Reproduce all the records word for word. Omit images.

[[ Provided data open ]]

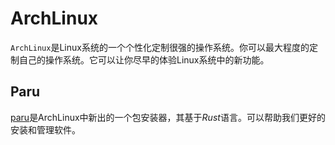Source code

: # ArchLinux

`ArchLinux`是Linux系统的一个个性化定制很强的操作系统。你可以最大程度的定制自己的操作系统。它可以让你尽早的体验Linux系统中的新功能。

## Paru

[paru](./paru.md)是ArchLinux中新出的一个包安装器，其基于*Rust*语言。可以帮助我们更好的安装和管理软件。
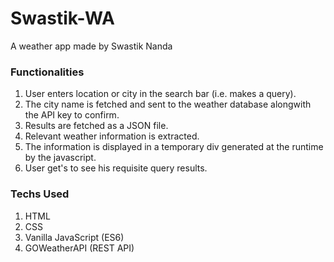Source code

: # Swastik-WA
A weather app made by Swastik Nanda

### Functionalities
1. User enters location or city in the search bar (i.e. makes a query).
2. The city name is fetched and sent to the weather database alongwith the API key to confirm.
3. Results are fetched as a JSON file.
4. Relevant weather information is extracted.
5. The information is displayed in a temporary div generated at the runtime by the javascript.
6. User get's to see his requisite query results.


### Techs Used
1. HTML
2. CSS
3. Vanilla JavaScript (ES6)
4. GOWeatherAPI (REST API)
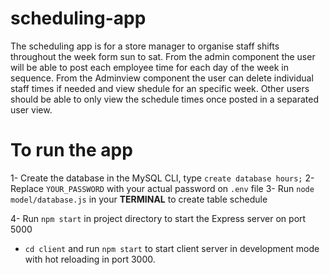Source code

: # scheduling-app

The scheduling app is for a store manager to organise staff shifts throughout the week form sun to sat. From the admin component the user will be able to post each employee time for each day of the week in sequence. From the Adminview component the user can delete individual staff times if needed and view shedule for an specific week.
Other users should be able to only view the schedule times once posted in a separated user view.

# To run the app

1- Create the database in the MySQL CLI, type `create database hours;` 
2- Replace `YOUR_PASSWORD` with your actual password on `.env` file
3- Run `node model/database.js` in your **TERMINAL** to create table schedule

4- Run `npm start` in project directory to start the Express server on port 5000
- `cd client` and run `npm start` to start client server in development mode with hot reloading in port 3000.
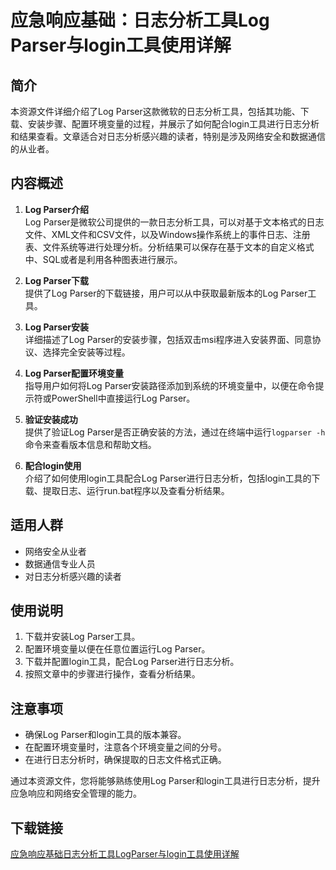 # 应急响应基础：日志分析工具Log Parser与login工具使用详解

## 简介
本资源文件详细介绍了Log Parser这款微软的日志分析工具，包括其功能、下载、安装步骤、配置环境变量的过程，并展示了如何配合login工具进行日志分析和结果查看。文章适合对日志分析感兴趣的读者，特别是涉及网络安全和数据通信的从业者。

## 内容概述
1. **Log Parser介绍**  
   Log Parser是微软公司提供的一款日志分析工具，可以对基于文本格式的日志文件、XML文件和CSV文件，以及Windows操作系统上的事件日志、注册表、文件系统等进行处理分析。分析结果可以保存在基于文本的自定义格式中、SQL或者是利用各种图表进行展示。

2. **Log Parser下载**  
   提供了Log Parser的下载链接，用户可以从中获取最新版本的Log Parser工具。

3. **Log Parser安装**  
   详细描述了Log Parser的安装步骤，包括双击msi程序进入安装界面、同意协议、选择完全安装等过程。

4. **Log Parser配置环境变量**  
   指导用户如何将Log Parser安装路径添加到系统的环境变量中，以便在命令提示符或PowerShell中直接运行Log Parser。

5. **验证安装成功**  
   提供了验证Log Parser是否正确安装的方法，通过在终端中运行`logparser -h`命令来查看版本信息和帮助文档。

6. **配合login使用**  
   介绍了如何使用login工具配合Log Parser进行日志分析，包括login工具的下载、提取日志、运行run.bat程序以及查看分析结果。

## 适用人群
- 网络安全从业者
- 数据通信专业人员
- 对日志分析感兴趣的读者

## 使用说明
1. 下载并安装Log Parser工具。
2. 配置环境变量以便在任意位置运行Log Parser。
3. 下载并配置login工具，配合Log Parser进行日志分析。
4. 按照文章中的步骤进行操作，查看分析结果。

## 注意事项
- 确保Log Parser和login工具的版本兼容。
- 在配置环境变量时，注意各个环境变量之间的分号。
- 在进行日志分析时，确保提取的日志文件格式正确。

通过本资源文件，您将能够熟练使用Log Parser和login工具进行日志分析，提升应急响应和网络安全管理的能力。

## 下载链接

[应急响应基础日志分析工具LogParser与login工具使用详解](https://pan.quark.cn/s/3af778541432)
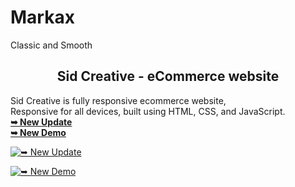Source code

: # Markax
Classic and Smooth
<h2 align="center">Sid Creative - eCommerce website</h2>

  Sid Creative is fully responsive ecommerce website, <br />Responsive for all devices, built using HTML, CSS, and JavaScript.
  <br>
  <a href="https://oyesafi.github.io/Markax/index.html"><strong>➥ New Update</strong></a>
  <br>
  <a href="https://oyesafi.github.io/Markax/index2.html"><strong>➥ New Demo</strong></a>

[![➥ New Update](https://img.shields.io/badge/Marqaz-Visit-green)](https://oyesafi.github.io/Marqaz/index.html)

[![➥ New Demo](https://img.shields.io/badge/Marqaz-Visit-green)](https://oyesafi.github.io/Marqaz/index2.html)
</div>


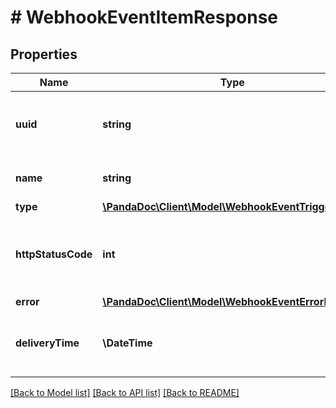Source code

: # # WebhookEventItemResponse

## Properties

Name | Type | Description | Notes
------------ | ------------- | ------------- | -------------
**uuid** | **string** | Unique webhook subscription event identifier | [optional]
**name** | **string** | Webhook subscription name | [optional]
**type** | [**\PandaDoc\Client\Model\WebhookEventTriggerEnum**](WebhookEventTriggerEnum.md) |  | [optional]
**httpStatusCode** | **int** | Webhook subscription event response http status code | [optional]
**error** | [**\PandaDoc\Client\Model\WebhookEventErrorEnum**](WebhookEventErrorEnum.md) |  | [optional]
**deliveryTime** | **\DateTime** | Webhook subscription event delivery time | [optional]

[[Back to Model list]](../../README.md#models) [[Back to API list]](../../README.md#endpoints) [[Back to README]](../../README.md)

[[ Provided data closed ]]

Answer to this exercise:
Source code

: # ArchLinux

`ArchLinux`是Linux系统的一个个性化定制很强的操作系统。你可以最大程度的定制自己的操作系统。它可以让你尽早的体验Linux系统中的新功能。

## Paru

[paru](./paru.md)是ArchLinux中新出的一个包安装器，其基于*Rust*语言。可以帮助我们更好的安装和管理软件。
Source code

: # Swastik-WA
A weather app made by Swastik Nanda

### Functionalities
1. User enters location or city in the search bar (i.e. makes a query).
2. The city name is fetched and sent to the weather database alongwith the API key to confirm.
3. Results are fetched as a JSON file.
4. Relevant weather information is extracted.
5. The information is displayed in a temporary div generated at the runtime by the javascript.
6. User get's to see his requisite query results.


### Techs Used
1. HTML
2. CSS
3. Vanilla JavaScript (ES6)
4. GOWeatherAPI (REST API)
Source code

: # scheduling-app

The scheduling app is for a store manager to organise staff shifts throughout the week form sun to sat. From the admin component the user will be able to post each employee time for each day of the week in sequence. From the Adminview component the user can delete individual staff times if needed and view shedule for an specific week.
Other users should be able to only view the schedule times once posted in a separated user view.

# To run the app

1- Create the database in the MySQL CLI, type `create database hours;` 
2- Replace `YOUR_PASSWORD` with your actual password on `.env` file
3- Run `node model/database.js` in your **TERMINAL** to create table schedule

4- Run `npm start` in project directory to start the Express server on port 5000
- `cd client` and run `npm start` to start client server in development mode with hot reloading in port 3000.
 # 应急响应基础：日志分析工具Log Parser与login工具使用详解

## 简介
本资源文件详细介绍了Log Parser这款微软的日志分析工具，包括其功能、下载、安装步骤、配置环境变量的过程，并展示了如何配合login工具进行日志分析和结果查看。文章适合对日志分析感兴趣的读者，特别是涉及网络安全和数据通信的从业者。

## 内容概述
1. **Log Parser介绍**  
   Log Parser是微软公司提供的一款日志分析工具，可以对基于文本格式的日志文件、XML文件和CSV文件，以及Windows操作系统上的事件日志、注册表、文件系统等进行处理分析。分析结果可以保存在基于文本的自定义格式中、SQL或者是利用各种图表进行展示。

2. **Log Parser下载**  
   提供了Log Parser的下载链接，用户可以从中获取最新版本的Log Parser工具。

3. **Log Parser安装**  
   详细描述了Log Parser的安装步骤，包括双击msi程序进入安装界面、同意协议、选择完全安装等过程。

4. **Log Parser配置环境变量**  
   指导用户如何将Log Parser安装路径添加到系统的环境变量中，以便在命令提示符或PowerShell中直接运行Log Parser。

5. **验证安装成功**  
   提供了验证Log Parser是否正确安装的方法，通过在终端中运行`logparser -h`命令来查看版本信息和帮助文档。

6. **配合login使用**  
   介绍了如何使用login工具配合Log Parser进行日志分析，包括login工具的下载、提取日志、运行run.bat程序以及查看分析结果。

## 适用人群
- 网络安全从业者
- 数据通信专业人员
- 对日志分析感兴趣的读者

## 使用说明
1. 下载并安装Log Parser工具。
2. 配置环境变量以便在任意位置运行Log Parser。
3. 下载并配置login工具，配合Log Parser进行日志分析。
4. 按照文章中的步骤进行操作，查看分析结果。

## 注意事项
- 确保Log Parser和login工具的版本兼容。
- 在配置环境变量时，注意各个环境变量之间的分号。
- 在进行日志分析时，确保提取的日志文件格式正确。

通过本资源文件，您将能够熟练使用Log Parser和login工具进行日志分析，提升应急响应和网络安全管理的能力。

## 下载链接

[应急响应基础日志分析工具LogParser与login工具使用详解](https://pan.quark.cn/s/3af778541432)
Source code

: # Markax
Classic and Smooth
<h2 align="center">Sid Creative - eCommerce website</h2>

  Sid Creative is fully responsive ecommerce website, <br />Responsive for all devices, built using HTML, CSS, and JavaScript.
  <br>
  <a href="https://oyesafi.github.io/Markax/index.html"><strong>➥ New Update</strong></a>
  <br>
  <a href="https://oyesafi.github.io/Markax/index2.html"><strong>➥ New Demo</strong></a>

[![➥ New Update](https://img.shields.io/badge/Marqaz-Visit-green)](https://oyesafi.github.io/Marqaz/index.html)

[![➥ New Demo](https://img.shields.io/badge/Marqaz-Visit-green)](https://oyesafi.github.io/Marqaz/index2.html)
</div>


Source code

: # # WebhookEventItemResponse

## Properties

Name | Type | Description | Notes
------------ | ------------- | ------------- | -------------
**uuid** | **string** | Unique webhook subscription event identifier | [optional]
**name** | **string** | Webhook subscription name | [optional]
**type** | [**\PandaDoc\Client\Model\WebhookEventTriggerEnum**](WebhookEventTriggerEnum.md) |  | [optional]
**httpStatusCode** | **int** | Webhook subscription event response http status code | [optional]
**error** | [**\PandaDoc\Client\Model\WebhookEventErrorEnum**](WebhookEventErrorEnum.md) |  | [optional]
**deliveryTime** | **\DateTime** | Webhook subscription event delivery time | [optional]

[[Back to Model list]](../../README.md#models) [[Back to API list]](../../README.md#endpoints) [[Back to README]](../../README.md)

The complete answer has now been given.